太陽光発電には特に興味はありませんでしたが、再エネ賦課金による電気代の値上がりが続いていることと、保証制度がそれなりに充実してたので蓄電池と合わせて設置を決めました。
我が家は子供が多いので、他の家庭と比べてかなり電気を使っています。契約内容にもよりますが、電気代は使えば使う程に単価が上がっていく仕組みになっており、更に再エネ賦課金も固定料金ではなく従量課金制度です。

FITの制度自体はどうかと思う面はありますが、家族構成上どうしても電気を使う以上、太陽光発電は「得をするから導入する」というよりは「導入しないと損をする」という消極的な理由から導入してみました。

2022年の発電実績

設置した設備はパナソニックの設備になりますが、発電量や蓄電量はモニター端末で確認できます。
2022年のデータとグラフを見てみましょう。

2022年年間データ
2022年年間グラフ

見ての通り、2022年の発電量は2,378kWh。売電量は386kWh。買電量は2,397kWhでした。
ちなみに我が家に設置した太陽光発電の発電量は2.3kW。蓄電池の容量は5.6kWhになります。
また、発電システムの動作はいわゆる環境優先モードにしており、使わない電気は極力蓄電池にためています。
売電量が発電量と比べて少ないのはこのためになります。

シミュレーション結果との比較

導入時に営業の人が発電量のシミュレーションの結果を持ってきてくれたのですが1年経った結果と見比べてみましょう。

営業の人が持ってきたシミュレーション
営業の人が持ってきたシミュレーション

シミュレーションと実績を比較して分かることは、

  1. 全体で発電実績が500kWh程シミュレーションより少ない
  2. シミュレーションより発電実績が多い月はない

という点です。
500kWhを単価20円で計算してみると10,000円に相当します。
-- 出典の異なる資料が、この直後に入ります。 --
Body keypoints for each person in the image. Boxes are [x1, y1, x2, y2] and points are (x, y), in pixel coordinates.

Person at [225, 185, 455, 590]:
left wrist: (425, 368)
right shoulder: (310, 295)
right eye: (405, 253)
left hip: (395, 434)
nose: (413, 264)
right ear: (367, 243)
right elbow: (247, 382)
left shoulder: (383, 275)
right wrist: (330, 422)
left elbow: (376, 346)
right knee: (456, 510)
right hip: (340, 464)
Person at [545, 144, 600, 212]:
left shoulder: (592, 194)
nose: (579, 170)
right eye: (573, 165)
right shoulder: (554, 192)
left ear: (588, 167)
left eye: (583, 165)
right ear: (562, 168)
太陽光発電は10~15年スパンで損得を考える商品ですが、年間10000円の誤差は割と大きいと思います。1年間目の結果として言えることは営業トークは嘘とまでは言いませんが、若干間引いて聞いておくとよいのかもしれません。

感想

設置して1年(実質的には1年半ですが)経った感想ですが、太陽光発電のお陰で毎月の電気代は下がっているのは事実なので付けない方がよかったという感覚はありません。例えば発電量が増えてくる4~5月、9~10月頃は消費電力も少なくなるので電気代自体は実質0円になります。
しかし、かといってつけといてよかったなぁという程のお買い得感も今のところ感じていません。
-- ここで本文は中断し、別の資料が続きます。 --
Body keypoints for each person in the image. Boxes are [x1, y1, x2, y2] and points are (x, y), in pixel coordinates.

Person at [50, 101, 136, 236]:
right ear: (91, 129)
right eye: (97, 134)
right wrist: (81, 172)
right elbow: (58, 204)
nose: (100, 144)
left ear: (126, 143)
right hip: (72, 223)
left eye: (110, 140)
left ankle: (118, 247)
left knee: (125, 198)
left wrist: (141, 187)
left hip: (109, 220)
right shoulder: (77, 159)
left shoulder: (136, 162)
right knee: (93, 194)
太陽光発電については様々は批判がありますが、化石燃料を使う発電や原子力発電にもそれぞれ問題はあるので単純に太陽光発電自体の問題を捉えて批判するはどうかと思うのですがコスパがいいかどうかを考えると微妙な商品かなと思います。

再エネ賦課金について

再エネ賦課金については最近の物価高の影響を踏まえて実質税金で肩代わりする案が政府・国会で検討されているようです。
肩代わりされるとなると、私を含む太陽光発電を導入した人達は、電気代が安くなる上に売電益を税金で払って貰っている形になるので、その分得をしている状態となります。これはありがたい反面、FITの制度自体おかしいと思う気持ちもあるので複雑な心境になります。

できるだけ電気を使わない生活を意識する

発電にはそれぞれ一長一短がありこれがあれば全て問題解決という発電方法やエネルギー源は今のところ存在しません。結局のところ、少ないエネルギーで生活できるならそれに越したことがないというのが結論なのかなと思います。できるだけ電気を使わなくても夏や涼しく、冬は暖かく過ごせるよう工夫するのが大切な気がします。

私は夏の暑さには比較的耐えられるのですが、寒いのが苦手で、しかも冷え性なので室内でも手足が冷えるため冬場は暖房や電気ストーブを強めに使っています。太陽光発電を設置したことで割と電気代を意識するようになりましたが、今年の冬はできるだけ暖房を使わないように今年の冬はPCの作業用の手袋を使ったり、室内用の防寒スリッパを使って節電しています。

特に手袋の方は、指が冷えるとまともにキーボードが打てないくらい冷えていたので作業効率も上がりました。
冬場に使う電気ストーブは300W~1000W程度の電力を消費しますので身に着ける室内用の防寒衣類で寒さをしのげるのはかなり節電に効果があります。

去年までの実績だと太陽光発電があっても冬場の電気代は月に7000円~1万円程度にはなっています。
今年の冬は急な寒波で寒い日が続いていて、暖房器具に頼っていますが、少しでも消費電力を減らしていけるよう工夫していきたいと思います。